NLP Reading notes #2 (EMNLP 2021 Highlights)
As some of you may know, in early November of 2021 I had the great honor to publish and be present for the EMNLP 2021 conference in the Dominican Republic. There, I met a lot of interesting people and saw many interesting papers. For a first conference, I quickly learned that the most interesting places to be are the poster sessions. There, in a large room, dozens of researchers were competing for attention and presenting their research. This was an opportunity to talk with them one on one and get a deeper understanding of what they did. In this article, I will present my selection of the most interesting research project that I came across during these sessions.
Traditional word embeddings provide us with the ability to translate words into number vectors such that computers can manipulate them algebraically. This basically allows us to do math with words (e.g. KING – MAN + WOMAN = QUEEN).
This paper proposes another technique for word embeddings. Instead of translating words into vectors (points in space), they translate them into n-dimensional boxes. The advantage of boxes over points to represent words is that boxes can contain one another.

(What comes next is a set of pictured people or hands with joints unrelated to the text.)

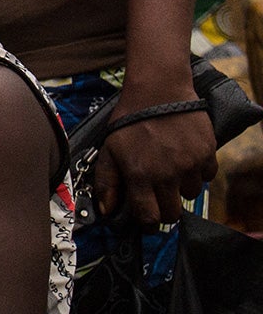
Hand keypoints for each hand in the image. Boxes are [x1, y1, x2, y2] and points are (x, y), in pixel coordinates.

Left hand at [93, 94, 216, 225]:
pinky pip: (207, 177)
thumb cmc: (129, 120)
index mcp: (139, 175)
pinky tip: (185, 158)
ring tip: (170, 170)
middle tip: (159, 196)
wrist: (158, 91)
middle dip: (164, 209)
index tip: (146, 219)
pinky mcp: (207, 154)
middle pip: (172, 214)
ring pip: (190, 195)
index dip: (146, 222)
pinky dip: (198, 172)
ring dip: (181, 188)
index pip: (148, 217)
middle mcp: (165, 174)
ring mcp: (189, 164)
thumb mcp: (108, 149)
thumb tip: (107, 212)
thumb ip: (107, 182)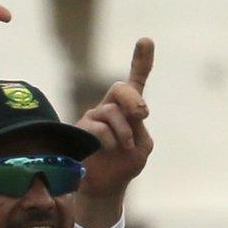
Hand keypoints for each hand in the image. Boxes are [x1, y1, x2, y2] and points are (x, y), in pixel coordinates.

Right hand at [75, 37, 154, 227]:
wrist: (106, 187)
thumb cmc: (124, 166)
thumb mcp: (142, 147)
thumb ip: (139, 127)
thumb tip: (129, 113)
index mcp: (129, 110)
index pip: (136, 80)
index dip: (141, 60)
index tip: (146, 40)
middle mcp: (110, 108)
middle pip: (120, 88)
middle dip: (133, 99)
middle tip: (142, 114)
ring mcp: (94, 117)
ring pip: (111, 111)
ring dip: (124, 131)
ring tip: (126, 147)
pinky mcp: (81, 129)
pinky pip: (98, 126)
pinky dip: (110, 139)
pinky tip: (112, 149)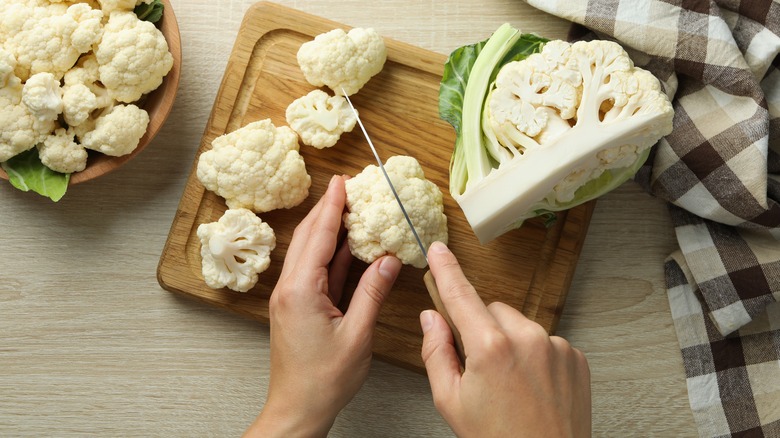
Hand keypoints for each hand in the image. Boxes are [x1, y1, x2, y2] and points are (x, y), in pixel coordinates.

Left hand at [244, 175, 402, 437]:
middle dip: (327, 209)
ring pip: (309, 251)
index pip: (319, 236)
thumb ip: (372, 293)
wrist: (297, 408)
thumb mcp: (357, 335)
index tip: (343, 182)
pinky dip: (329, 253)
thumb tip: (389, 261)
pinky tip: (346, 246)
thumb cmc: (324, 380)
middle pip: (309, 237)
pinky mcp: (296, 306)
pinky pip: (313, 270)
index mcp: (301, 290)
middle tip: (347, 187)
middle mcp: (289, 288)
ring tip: (348, 208)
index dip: (333, 207)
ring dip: (327, 228)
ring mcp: (290, 297)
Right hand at [421, 242, 590, 437]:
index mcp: (490, 348)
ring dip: (509, 342)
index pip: (461, 295)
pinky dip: (534, 355)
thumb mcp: (450, 401)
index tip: (439, 250)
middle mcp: (527, 339)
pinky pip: (545, 341)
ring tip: (510, 382)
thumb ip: (436, 352)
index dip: (446, 269)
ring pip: (519, 325)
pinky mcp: (575, 356)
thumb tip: (431, 319)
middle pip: (491, 310)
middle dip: (481, 329)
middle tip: (479, 366)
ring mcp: (555, 346)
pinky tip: (531, 385)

Hence, box embeddings provide us with a simple way of creating hierarchical embeddings. For example, the box for “mammals” would contain the boxes for “dogs“ and “cats”. This provides a better representation of words that can then be leveraged by machine learning models.
Beginning during the 24th century BC, the Akkadian Empire was one of the first human civilizations to ever exist. Today, the Akkadian language is long forgotten but old written tablets have been found in mesopotamia. However, many of these relics have suffered the wrath of time and have been badly damaged.

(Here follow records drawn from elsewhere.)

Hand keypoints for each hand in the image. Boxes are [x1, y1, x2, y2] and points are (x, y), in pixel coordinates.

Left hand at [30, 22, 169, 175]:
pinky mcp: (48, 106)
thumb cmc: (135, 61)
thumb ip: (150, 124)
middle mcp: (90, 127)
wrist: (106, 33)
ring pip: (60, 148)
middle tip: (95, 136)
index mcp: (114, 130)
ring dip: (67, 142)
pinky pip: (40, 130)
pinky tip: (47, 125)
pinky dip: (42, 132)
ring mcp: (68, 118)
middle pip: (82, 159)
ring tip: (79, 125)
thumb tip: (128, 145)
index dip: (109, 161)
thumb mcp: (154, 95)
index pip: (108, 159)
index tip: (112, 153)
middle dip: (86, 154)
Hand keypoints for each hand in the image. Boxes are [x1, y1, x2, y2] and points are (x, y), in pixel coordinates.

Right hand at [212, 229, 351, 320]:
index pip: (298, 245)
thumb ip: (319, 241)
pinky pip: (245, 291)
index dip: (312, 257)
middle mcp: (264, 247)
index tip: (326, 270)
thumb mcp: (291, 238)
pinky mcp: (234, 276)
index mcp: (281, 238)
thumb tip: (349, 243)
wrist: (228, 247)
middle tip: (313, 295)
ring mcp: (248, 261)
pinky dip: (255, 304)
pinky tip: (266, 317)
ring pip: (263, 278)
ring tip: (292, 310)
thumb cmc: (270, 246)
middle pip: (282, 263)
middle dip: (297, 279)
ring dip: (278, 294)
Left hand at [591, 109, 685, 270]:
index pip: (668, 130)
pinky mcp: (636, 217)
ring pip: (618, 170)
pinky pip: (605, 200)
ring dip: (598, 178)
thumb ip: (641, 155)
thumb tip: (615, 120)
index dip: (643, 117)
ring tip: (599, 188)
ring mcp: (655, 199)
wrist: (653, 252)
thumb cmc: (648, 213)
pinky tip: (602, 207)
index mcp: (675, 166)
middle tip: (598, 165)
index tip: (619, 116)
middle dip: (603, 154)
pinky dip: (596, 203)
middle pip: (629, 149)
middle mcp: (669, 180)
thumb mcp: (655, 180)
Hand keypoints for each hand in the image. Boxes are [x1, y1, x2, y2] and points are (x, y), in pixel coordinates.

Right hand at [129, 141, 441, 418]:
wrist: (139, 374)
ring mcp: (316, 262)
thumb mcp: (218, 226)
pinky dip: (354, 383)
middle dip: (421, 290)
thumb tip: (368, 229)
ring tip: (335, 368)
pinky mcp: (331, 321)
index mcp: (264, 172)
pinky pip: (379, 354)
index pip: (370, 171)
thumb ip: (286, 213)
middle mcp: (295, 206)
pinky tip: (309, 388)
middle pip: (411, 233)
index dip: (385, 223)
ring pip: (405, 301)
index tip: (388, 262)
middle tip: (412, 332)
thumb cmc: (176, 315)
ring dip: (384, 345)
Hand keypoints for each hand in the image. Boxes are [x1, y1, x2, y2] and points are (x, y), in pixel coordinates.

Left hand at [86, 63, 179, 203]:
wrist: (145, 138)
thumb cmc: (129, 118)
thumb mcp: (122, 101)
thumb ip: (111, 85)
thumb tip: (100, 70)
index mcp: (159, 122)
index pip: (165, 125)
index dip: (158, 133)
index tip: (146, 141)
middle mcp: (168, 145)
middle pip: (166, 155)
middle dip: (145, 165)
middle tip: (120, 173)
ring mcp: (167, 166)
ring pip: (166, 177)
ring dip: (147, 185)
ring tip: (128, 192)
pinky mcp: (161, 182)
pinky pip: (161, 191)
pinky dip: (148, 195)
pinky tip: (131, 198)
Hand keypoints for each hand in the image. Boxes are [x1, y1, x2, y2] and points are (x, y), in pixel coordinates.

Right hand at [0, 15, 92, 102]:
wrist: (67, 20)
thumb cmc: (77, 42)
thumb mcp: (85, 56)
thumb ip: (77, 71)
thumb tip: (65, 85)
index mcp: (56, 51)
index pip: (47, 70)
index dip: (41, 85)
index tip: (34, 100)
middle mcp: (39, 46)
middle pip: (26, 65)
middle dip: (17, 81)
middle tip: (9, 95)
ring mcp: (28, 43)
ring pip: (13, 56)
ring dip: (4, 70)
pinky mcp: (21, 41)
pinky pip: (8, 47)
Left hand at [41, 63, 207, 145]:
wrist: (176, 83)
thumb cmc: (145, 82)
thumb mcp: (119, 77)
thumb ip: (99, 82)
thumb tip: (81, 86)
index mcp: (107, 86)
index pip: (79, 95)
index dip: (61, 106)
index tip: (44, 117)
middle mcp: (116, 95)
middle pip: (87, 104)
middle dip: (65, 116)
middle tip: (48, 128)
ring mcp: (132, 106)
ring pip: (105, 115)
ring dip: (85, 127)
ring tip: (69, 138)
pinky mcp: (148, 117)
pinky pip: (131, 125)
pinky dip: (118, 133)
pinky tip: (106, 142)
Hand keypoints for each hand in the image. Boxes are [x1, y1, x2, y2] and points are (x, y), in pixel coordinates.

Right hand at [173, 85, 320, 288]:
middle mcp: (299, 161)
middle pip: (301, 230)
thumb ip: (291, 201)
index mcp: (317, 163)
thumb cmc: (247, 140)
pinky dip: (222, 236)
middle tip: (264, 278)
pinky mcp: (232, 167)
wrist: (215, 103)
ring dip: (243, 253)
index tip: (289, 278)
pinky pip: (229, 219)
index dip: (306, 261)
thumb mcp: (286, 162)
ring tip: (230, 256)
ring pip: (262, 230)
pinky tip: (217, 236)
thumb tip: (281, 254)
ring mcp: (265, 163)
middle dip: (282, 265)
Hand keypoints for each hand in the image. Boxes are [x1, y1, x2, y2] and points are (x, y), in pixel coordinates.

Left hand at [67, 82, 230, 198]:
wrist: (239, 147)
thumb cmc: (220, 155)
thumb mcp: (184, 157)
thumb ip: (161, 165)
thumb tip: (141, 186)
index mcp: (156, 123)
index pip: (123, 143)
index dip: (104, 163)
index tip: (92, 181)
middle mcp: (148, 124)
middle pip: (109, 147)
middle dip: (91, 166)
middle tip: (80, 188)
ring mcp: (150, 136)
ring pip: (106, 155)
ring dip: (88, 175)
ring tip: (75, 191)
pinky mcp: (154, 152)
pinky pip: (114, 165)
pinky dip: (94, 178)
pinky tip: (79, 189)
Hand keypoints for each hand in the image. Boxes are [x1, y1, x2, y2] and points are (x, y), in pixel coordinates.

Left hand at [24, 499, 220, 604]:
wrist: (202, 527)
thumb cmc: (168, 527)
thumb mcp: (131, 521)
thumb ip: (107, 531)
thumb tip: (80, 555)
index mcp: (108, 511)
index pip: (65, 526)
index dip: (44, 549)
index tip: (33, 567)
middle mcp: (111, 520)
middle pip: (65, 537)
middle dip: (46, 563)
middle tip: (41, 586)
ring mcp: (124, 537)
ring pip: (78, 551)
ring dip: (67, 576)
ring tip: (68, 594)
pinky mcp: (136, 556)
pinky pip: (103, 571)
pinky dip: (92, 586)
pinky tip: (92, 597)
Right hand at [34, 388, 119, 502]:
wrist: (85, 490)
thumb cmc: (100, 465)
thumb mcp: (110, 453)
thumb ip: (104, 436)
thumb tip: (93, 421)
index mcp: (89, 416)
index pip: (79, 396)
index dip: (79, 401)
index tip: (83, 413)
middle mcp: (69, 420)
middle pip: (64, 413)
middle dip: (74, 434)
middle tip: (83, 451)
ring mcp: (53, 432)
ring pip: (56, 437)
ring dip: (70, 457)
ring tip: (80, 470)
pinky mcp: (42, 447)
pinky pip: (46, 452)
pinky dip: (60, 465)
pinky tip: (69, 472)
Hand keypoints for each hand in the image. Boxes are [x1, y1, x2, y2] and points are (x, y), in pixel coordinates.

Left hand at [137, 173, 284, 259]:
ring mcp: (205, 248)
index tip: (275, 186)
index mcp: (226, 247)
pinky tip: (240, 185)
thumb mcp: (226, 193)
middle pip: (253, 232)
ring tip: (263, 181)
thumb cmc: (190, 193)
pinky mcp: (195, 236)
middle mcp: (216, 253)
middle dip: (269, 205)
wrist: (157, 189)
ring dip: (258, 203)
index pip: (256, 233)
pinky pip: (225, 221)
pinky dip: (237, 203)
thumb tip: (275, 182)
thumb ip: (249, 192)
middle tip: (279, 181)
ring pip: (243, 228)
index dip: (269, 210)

This paper proposes to use modern Language Modelling technology to try and predict missing words on these tablets. They showed impressive results and demonstrated that training their model on related modern semitic languages such as Arabic can help provide better performance than if we were to only use the few tablets available as training set. Such a model could help historians uncover the secrets of our past.
Language models are one of the most important developments in NLP. These are models capable of generating text and word embeddings. They are the basis of many downstream systems. As such, understanding their behavior is essential.
This paper studies the long term contextual memory of such models. That is when predicting the next word, how far in the past (previous words) will the model look to decide which word to generate next. They discovered that the type of text matters. Continuous narrative such as fiction leads the model to care more about past words than technical texts. This demonstrates that such models are flexible and can differentiate various kinds of texts.
Generating good text using Language Models is difficult. However, even if the text is legible, it might not be appropriate for every user. This paper discusses the importance and challenges of generating personalized text that is user-specific. This can mean adapting the lexical register used to align with the user. Examples include varying the level of formality in the text or the level of depth with respect to the user’s knowledge and ability.
This paper asks a simple question. Does the order of words matter in a sentence? They used language models to try to reorder shuffled sentences. They demonstrated that language models can infer the order of words with a minimal amount of error. This implies that word order does not convey much information that is independent from the information provided by the words themselves. This can be explained because syntax ( which is learned by the language models) limits the way words can be ordered. This puts into question the relevance of the position of words in a sentence as useful information for text analysis.
Language models do not function like us. When deciding which word to generate next, they compute a distribution of probability over a vocabulary of words. Consequently, if multiple words are valid, they will compete for probability since all probabilities must add to 1. This makes probability a poor measure of correctness.
This paper proposes to use PMI instead of probability as a scoring function as it is not subject to such competition. Using PMI shows significant improvement over simple probabilities for text generation. This simple trick can have a large impact on future language modelling research.
Language models are really good at understanding human language. However, they have difficulties with numbers. Specifically, numbers in ranges that they haven’t encountered during their training. Moreover, current methods manipulate numbers in the same manner as words by trying to extract common syllables which is not appropriate. This can impact performance significantly.
This paper proposes a simple yet elegant solution. They pre-process text to transform numbers into another surface form that leads to better performance for language models (“421” becomes “4e3 2e2 1e1”). Consequently, their model is better able to generalize to a larger range of numbers.